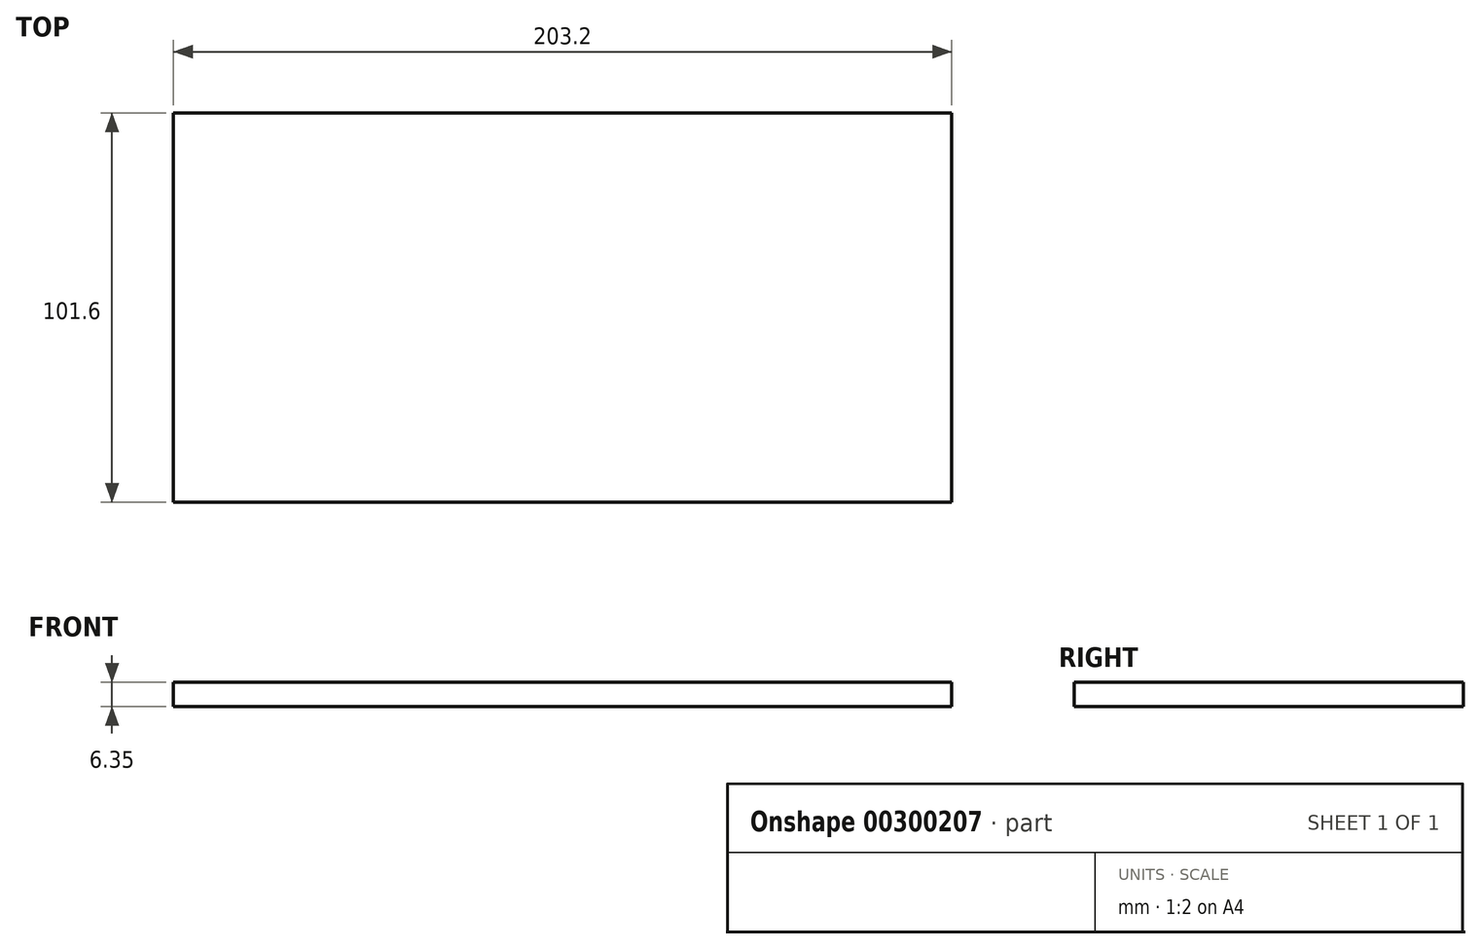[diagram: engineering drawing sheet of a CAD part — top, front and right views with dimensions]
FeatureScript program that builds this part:
annotation { "Feature Type Name" : "Feature", "Feature Type Description" : "" }
export const myFeature = defineFeature(function(context is Context, id is Id, definition is map)
    precondition{}
    {
        {
            var Q0;
            Q0=qCreatedBy(makeId("Top.planeOp"),FACE);
            var sketch = newSketch(context, id + "F0", { "sketchPlane" : qUnion([Q0])});
            skLineSegment(sketch, "E0.bottom", {"start": v(-91.02, -62.75) * mm, "end": v(112.18, -62.75) * mm});
            skLineSegment(sketch, "E0.top", {"start": v(-91.02, 38.85) * mm, "end": v(112.18, 38.85) * mm});
            skLineSegment(sketch, "E0.left", {"start": v(-91.02, -62.75) * mm, "end": v(-91.02, 38.85) * mm});
            skLineSegment(sketch, "E0.right", {"start": v(112.18, -62.75) * mm, "end": v(112.18, 38.85) * mm});
            skSolve(sketch);
        }
        {
            var Q0;
            Q0=makeQuery(id+"F0.imprint","IMPRINT",FACE,{"disambiguationData":[TD([[makeQuery(id+"F0.imprint","IMPRINT",EDGE,{"derivedFrom":sQuery(id+"F0.wireOp",EDGE,"E0.bottom")}),1.0]])]});
            extrude(context, id + "F1", {"entities" : qUnion([Q0]), "depth" : 6.35 * mm});
        }
    });
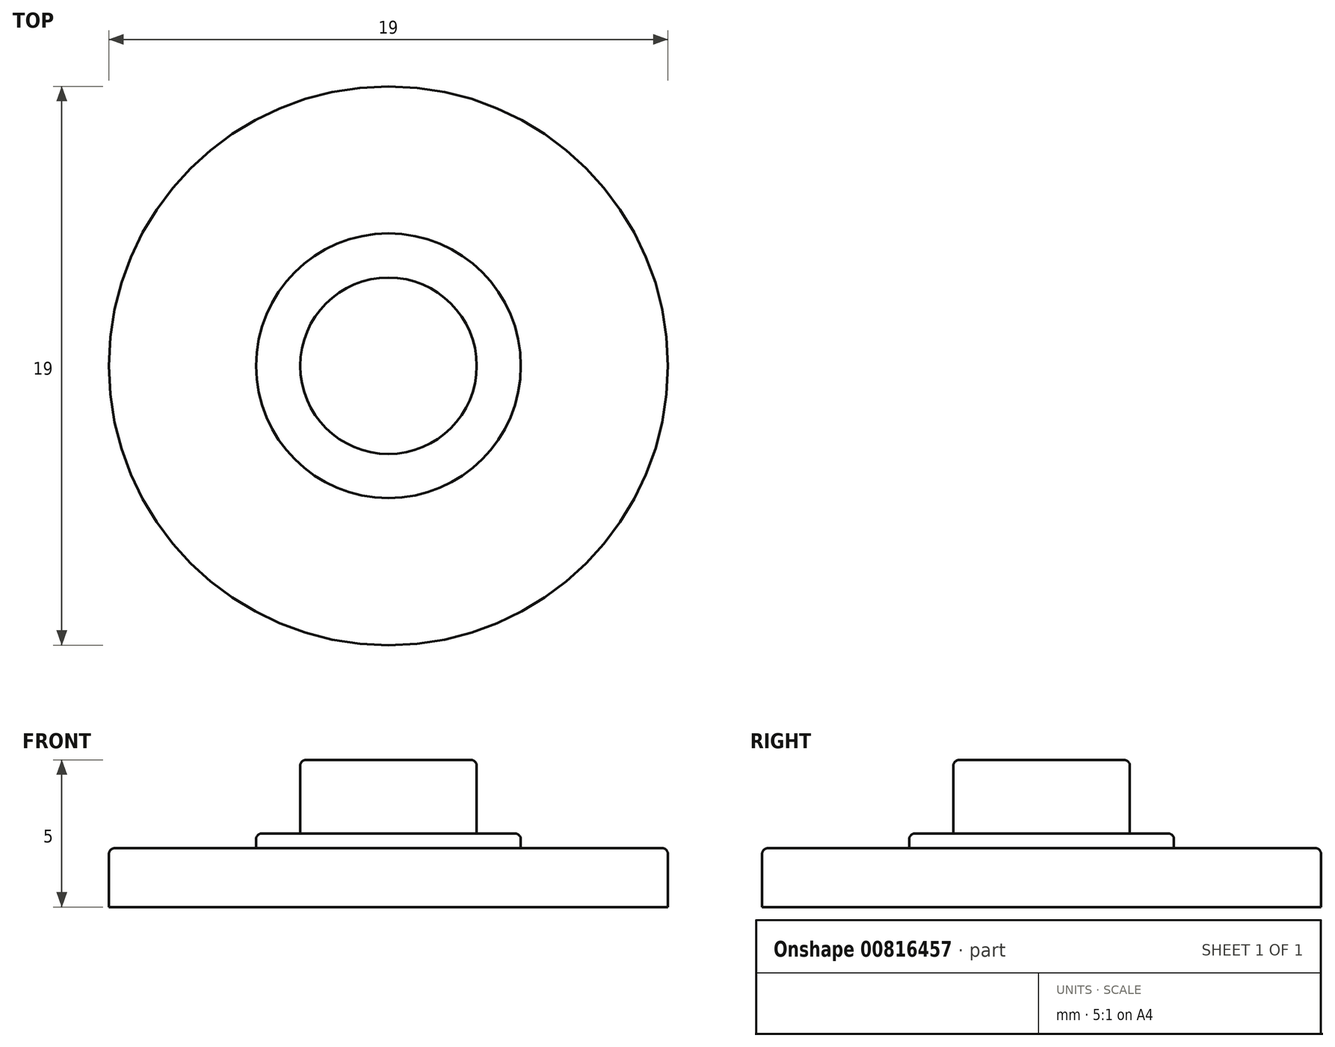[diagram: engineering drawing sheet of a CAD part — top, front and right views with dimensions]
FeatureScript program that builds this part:
annotation { "Feature Type Name" : "Feature", "Feature Type Description" : "" }
export const myFeature = defineFeature(function(context is Context, id is Id, definition is map)
    precondition{}
    {
        {
            var Q0;
            Q0=qCreatedBy(makeId("Top.planeOp"),FACE);
            var sketch = newSketch(context, id + "F0", { "sketchPlane" : qUnion([Q0])});
            skCircle(sketch, "E0", {"center": v(0, 0) * mm, "radius": 9.5 * mm});
            skSolve(sketch);
        }
        {
            var Q0;
            Q0 = qSketchRegion(id + "F0", true);
            extrude(context, id + "F1", {"entities" : qUnion([Q0]), "depth" : 2 * mm, "offsetDistance" : 25 * mm});
        }
        {
            var Q0;
            Q0=makeQuery(id+"F1.opExtrude","CAP_FACE",FACE,{"disambiguationData":[OSD([sQuery(id+"F0.wireOp",EDGE,"E0")])],"isStart":false});
            var sketch = newSketch(context, id + "F2", { "sketchPlane" : qUnion([Q0])});
            skCircle(sketch, "E1", {"center": v(0, 0) * mm, "radius": 4.5 * mm});
            skSolve(sketch);
        }
        {
            var Q0;
            Q0 = qSketchRegion(id + "F2", true);
            extrude(context, id + "F3", {"entities" : qUnion([Q0]), "operationType" : NewBodyOperationType.ADD, "depth" : 0.5 * mm, "offsetDistance" : 25 * mm});
        }
        {
            var Q0;
            Q0=makeQuery(id+"F3.opExtrude","CAP_FACE",FACE,{"disambiguationData":[OSD([sQuery(id+"F2.wireOp",EDGE,"E1")])],"isStart":false});
            var sketch = newSketch(context, id + "F4", { "sketchPlane" : qUnion([Q0])});
            skCircle(sketch, "E2", {"center": v(0, 0) * mm, "radius": 3 * mm});
            skSolve(sketch);
        }
        {
            var Q0;
            Q0 = qSketchRegion(id + "F4", true);
            extrude(context, id + "F5", {"entities" : qUnion([Q0]), "operationType" : NewBodyOperationType.ADD, "depth" : 2.5 * mm, "offsetDistance" : 25 * mm});
        }
        {
            var Q0;
            Q0=makeQuery(id+"F5.opExtrude","CAP_EDGE",EDGE,{"disambiguationData":[OSD([sQuery(id+"F4.wireOp",EDGE,"E2")])],"isStart":false});
            var Q1;
            Q1=makeQuery(id+"F3.opExtrude","CAP_EDGE",EDGE,{"disambiguationData":[OSD([sQuery(id+"F2.wireOp",EDGE,"E1")])],"isStart":false});
            var Q2;
            Q2=makeQuery(id+"F1.opExtrude","CAP_EDGE",EDGE,{"disambiguationData":[OSD([sQuery(id+"F0.wireOp",EDGE,"E0")])],"isStart":false});
            fillet(context, id + "F6", {"entities" : qUnion([Q0, Q1, Q2]), "radius" : 0.2 * mm, "tangentPropagation" : true, "allowEdgeOverflow" : false});
        }
    });
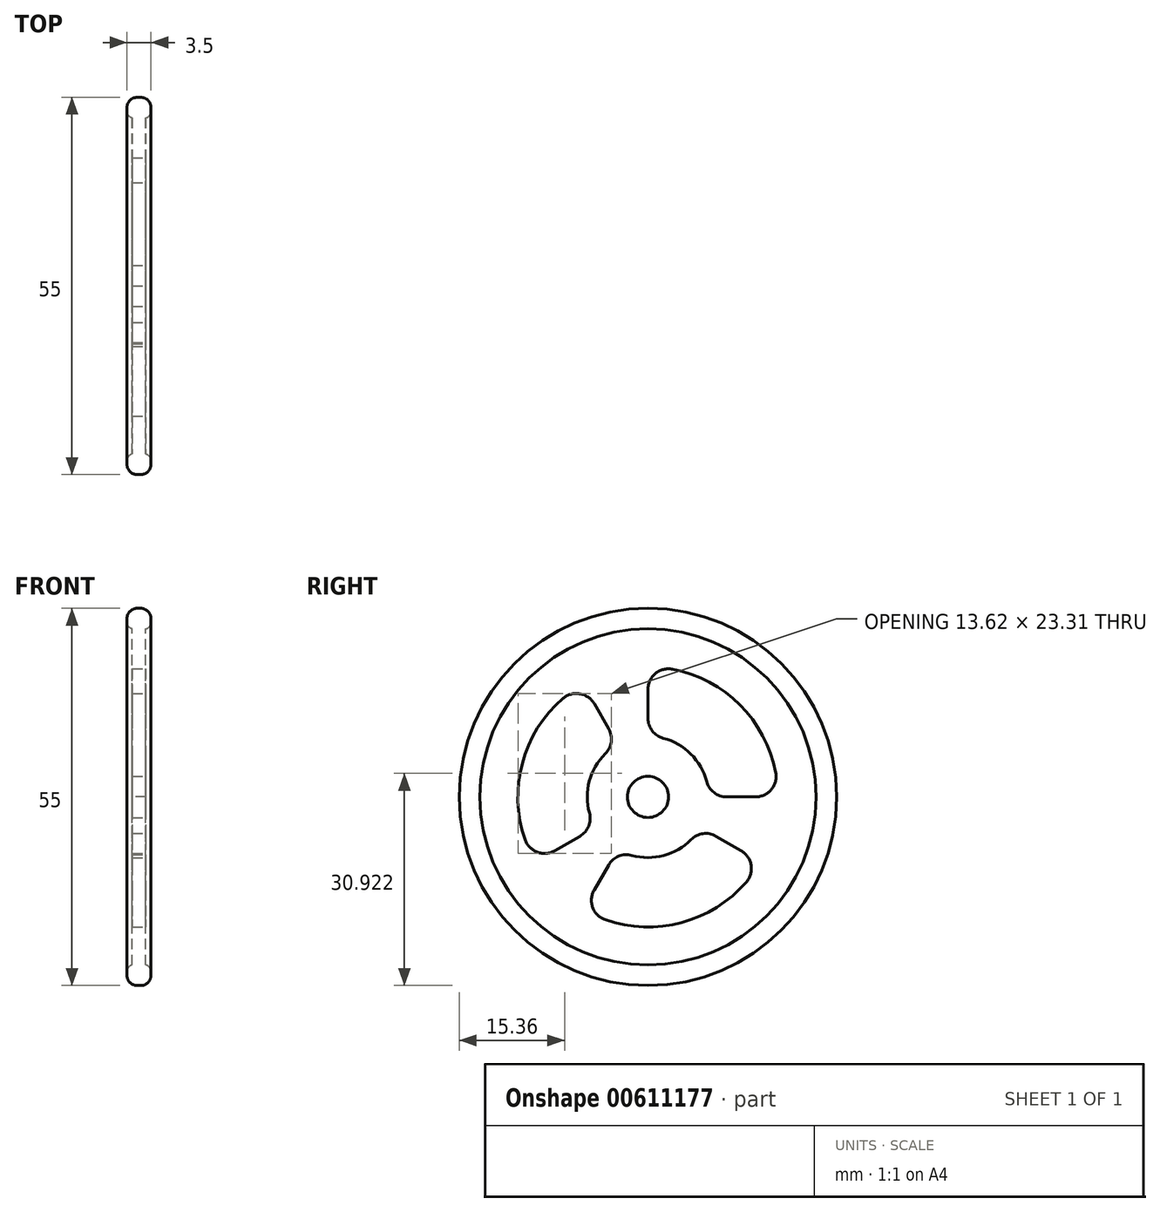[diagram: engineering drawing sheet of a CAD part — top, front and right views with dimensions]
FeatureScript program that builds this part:
annotation { "Feature Type Name" : "Feature", "Feature Type Description" : "" }
export const myFeature = defineFeature(function(context is Context, id is Id, definition is map)
    precondition{}
    {
        {
            var Q0;
            Q0=qCreatedBy(makeId("Right.planeOp"),FACE);
            var sketch = newSketch(context, id + "F0", { "sketchPlane" : qUnion([Q0])});
            skCircle(sketch, "E0", {"center": v(0, 0) * mm, "radius": 27.5 * mm});
            skCircle(sketch, "E1", {"center": v(0, 0) * mm, "radius": 24.5 * mm});
            skCircle(sketch, "E2", {"center": v(0, 0) * mm, "radius": 18.96 * mm});
            skCircle(sketch, "E3", {"center": v(0, 0) * mm, "radius": 8.85 * mm});
            skLineSegment(sketch, "E4", {"start": v(0, 18.96) * mm, "end": v(0, 8.85) * mm});
            skLineSegment(sketch, "E5", {"start": v(-7.66, -4.42) * mm, "end": v(-16.42, -9.48) * mm});
            skLineSegment(sketch, "E6", {"start": v(7.66, -4.42) * mm, "end": v(16.42, -9.48) * mm});
            skLineSegment(sketch, "E7", {"start": v(-4.42, 7.66) * mm, "end": v(-9.48, 16.42) * mm});
            skLineSegment(sketch, "E8.1.0", {"start": v(-4.42, -7.66) * mm, "end": v(-9.48, -16.42) * mm});
            skLineSegment(sketch, "E8.2.0", {"start": v(8.85, 0) * mm, "end": v(18.96, 0) * mm});
            skCircle(sketch, "E9", {"center": v(0, 0) * mm, "radius": 3 * mm});
            skSolve(sketch);
        }
        {
            var Q0;
            Q0=makeQuery(id+"F0.imprint","IMPRINT",FACE,{"disambiguationData":[TD([[makeQuery(id+"F0.imprint","IMPRINT",EDGE,{"derivedFrom":sQuery(id+"F0.wireOp",EDGE,"E1")}),1.0]])]});
            var Q1;
            {var subQ0=sQuery(id+"F0.wireOp",EDGE,"E3");var subQ1=makeQuery(id+"F0.imprint","INTERSECT",VERTEX,{"derivedFrom":[subQ0,sQuery(id+"F0.wireOp",EDGE,"E4")]});Q1=makeQuery(id+"F0.imprint","IMPRINT",FACE,{"disambiguationData":[TD([[makeQuery(id+"F0.imprint","IMPRINT",EDGE,{"disambiguationData":[TD([[subQ1,-1.0]])],"derivedFrom":subQ0}),1.0]])]});}
            var Q2;
            {var subQ0=sQuery(id+"F0.wireOp",EDGE,"E4");Q2=makeQuery(id+"F0.imprint","IMPRINT",FACE,{"disambiguationData":[TD([[makeQuery(id+"F0.imprint","IMPRINT",EDGE,{"derivedFrom":subQ0}),-1.0]])]});}
            var Q3;
            {var subQ0=sQuery(id+"F0.wireOp",EDGE,"E5");Q3=makeQuery(id+"F0.imprint","IMPRINT",FACE,{"disambiguationData":[TD([[makeQuery(id+"F0.imprint","IMPRINT",EDGE,{"derivedFrom":subQ0}),1.0]])]});}
            var Q4;
            {var subQ0=sQuery(id+"F0.wireOp",EDGE,"E6");Q4=makeQuery(id+"F0.imprint","IMPRINT",FACE,{"disambiguationData":[TD([[makeQuery(id+"F0.imprint","IMPRINT",EDGE,{"derivedFrom":subQ0}),1.0]])]});}
            extrude(context, id + "F1", {"entities" : qUnion([Q0, Q1, Q2, Q3, Q4]), "endBound" : BoundingType.SYMMETRIC, "oppositeDirection" : true, "depth" : 2 * mm, "offsetDistance" : 25.4 * mm});
        }
        {
            var Q0;
            Q0=qSketchRegion(id+"F0",true);
            extrude(context, id + "F2", {"entities" : qUnion([Q0]), "operationType" : NewBodyOperationType.ADD, "endBound" : BoundingType.SYMMETRIC, "depth" : 3.5 * mm, "offsetDistance" : 25.4 * mm});
        }
        {
            var Q0;
            Q0=makeQuery(id+"F2.opExtrude","CAP_EDGE",EDGE,{"disambiguationData":[OSD([sQuery(id+"F0.wireOp",EDGE,"E0")])],"isStart":true});
            var Q1;
            Q1=makeQuery(id+"F2.opExtrude","CAP_EDGE",EDGE,{"disambiguationData":[OSD([sQuery(id+"F0.wireOp",EDGE,"E0")])],"isStart":false});
            fillet(context, id + "F3", {"entities" : qUnion([Q0, Q1]), "radius" : 1.5 * mm, "tangentPropagation" : true, "allowEdgeOverflow" : false});
        }
        {
            var Q0;
            Q0=makeQuery(id+"F2.opExtrude","CAP_EDGE",EDGE,{"disambiguationData":[OSD([sQuery(id+"F0.wireOp",EDGE,"E1")])],"isStart":false});
            var Q1;
            Q1=makeQuery(id+"F2.opExtrude","CAP_EDGE",EDGE,{"disambiguationData":[OSD([sQuery(id+"F0.wireOp",EDGE,"E1")])],"isStart":true});
            fillet(context, id + "F4", {"entities" : qUnion([Q0, Q1]), "radius" : 1 * mm, "tangentPropagation" : true, "allowEdgeOverflow" : false});
        }
        {
            var Q0;
            Q0=makeQuery(id+"F1.opExtrude","SWEPT_EDGE",EDGE,{"disambiguationData":[OSD([sQuery(id+"F0.wireOp",EDGE,"E2"),sQuery(id+"F0.wireOp",EDGE,"E5")])]});
            var Q1;
            Q1=makeQuery(id+"F1.opExtrude","SWEPT_EDGE",EDGE,{"disambiguationData":[OSD([sQuery(id+"F0.wireOp",EDGE,"E3"),sQuery(id+"F0.wireOp",EDGE,"E5")])]});
            var Q2;
            Q2=makeQuery(id+"F1.opExtrude","SWEPT_EDGE",EDGE,{"disambiguationData":[OSD([sQuery(id+"F0.wireOp",EDGE,"E3"),sQuery(id+"F0.wireOp",EDGE,"E7")])]});
            var Q3;
            Q3=makeQuery(id+"F1.opExtrude","SWEPT_EDGE",EDGE,{"disambiguationData":[OSD([sQuery(id+"F0.wireOp",EDGE,"E2"),sQuery(id+"F0.wireOp",EDGE,"E4")])]});
            var Q4;
            Q4=makeQuery(id+"F1.opExtrude","SWEPT_EDGE",EDGE,{"disambiguationData":[OSD([sQuery(id+"F0.wireOp",EDGE,"E2"),sQuery(id+"F0.wireOp",EDGE,"E7")])]});
            var Q5;
            Q5=makeQuery(id+"F1.opExtrude","SWEPT_EDGE",EDGE,{"disambiguationData":[OSD([sQuery(id+"F0.wireOp",EDGE,"E3"),sQuery(id+"F0.wireOp",EDGE,"E8.1.0")])]});
            var Q6;
            Q6=makeQuery(id+"F1.opExtrude","SWEPT_EDGE",EDGE,{"disambiguationData":[OSD([sQuery(id+"F0.wireOp",EDGE,"E3"),sQuery(id+"F0.wireOp",EDGE,"E6")])]});
            var Q7;
            Q7=makeQuery(id+"F1.opExtrude","SWEPT_EDGE",EDGE,{"disambiguationData":[OSD([sQuery(id+"F0.wireOp",EDGE,"E3"),sQuery(id+"F0.wireOp",EDGE,"E4")])]});
            var Q8;
            Q8=makeQuery(id+"F1.opExtrude","SWEPT_EDGE",EDGE,{"disambiguationData":[OSD([sQuery(id+"F0.wireOp",EDGE,"E3"),sQuery(id+"F0.wireOp",EDGE,"E8.2.0")])]});
            var Q9;
            Q9=makeQuery(id+"F1.opExtrude","SWEPT_EDGE",EDGE,{"disambiguationData":[OSD([sQuery(id+"F0.wireOp",EDGE,"E2"),sQuery(id+"F0.wireOp",EDGE,"E8.1.0")])]});
            var Q10;
            Q10=makeQuery(id+"F1.opExtrude","SWEPT_EDGE",EDGE,{"disambiguationData":[OSD([sQuery(id+"F0.wireOp",EDGE,"E2"),sQuery(id+"F0.wireOp",EDGE,"E6")])]});
            var Q11;
            Q11=makeQuery(id+"F1.opExtrude","SWEPT_EDGE",EDGE,{"disambiguationData":[OSD([sQuery(id+"F0.wireOp",EDGE,"E2"),sQuery(id+"F0.wireOp",EDGE,"E8.2.0")])]});
            fillet(context, id + "F5", {"entities" : qUnion([Q0, Q1, Q2, Q3, Q4, Q5, Q6, Q7, Q8, Q9, Q10, Q11]), "radius" : 3 * mm, "tangentPropagation" : true, "allowEdgeOverflow" : false});
        }
    });
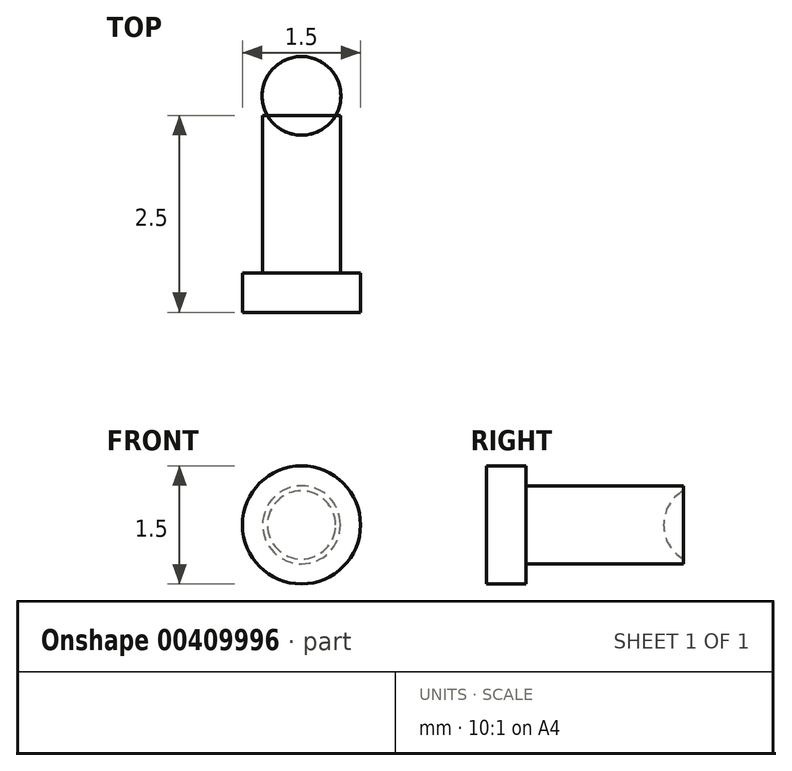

------------

▶ **TASK BRIEF**: Pull out every line of the material that contains the string "bottom". Matching is case-sensitive.

▶ **RESULT OF THE TASK**:
            skLineSegment(sketch, "E0.bottom", {"start": v(-91.02, -62.75) * mm, "end": v(112.18, -62.75) * mm});
            Q0=makeQuery(id+"F0.imprint","IMPRINT",FACE,{"disambiguationData":[TD([[makeQuery(id+"F0.imprint","IMPRINT",EDGE,{"derivedFrom":sQuery(id+"F0.wireOp",EDGE,"E0.bottom")}),1.0]])]});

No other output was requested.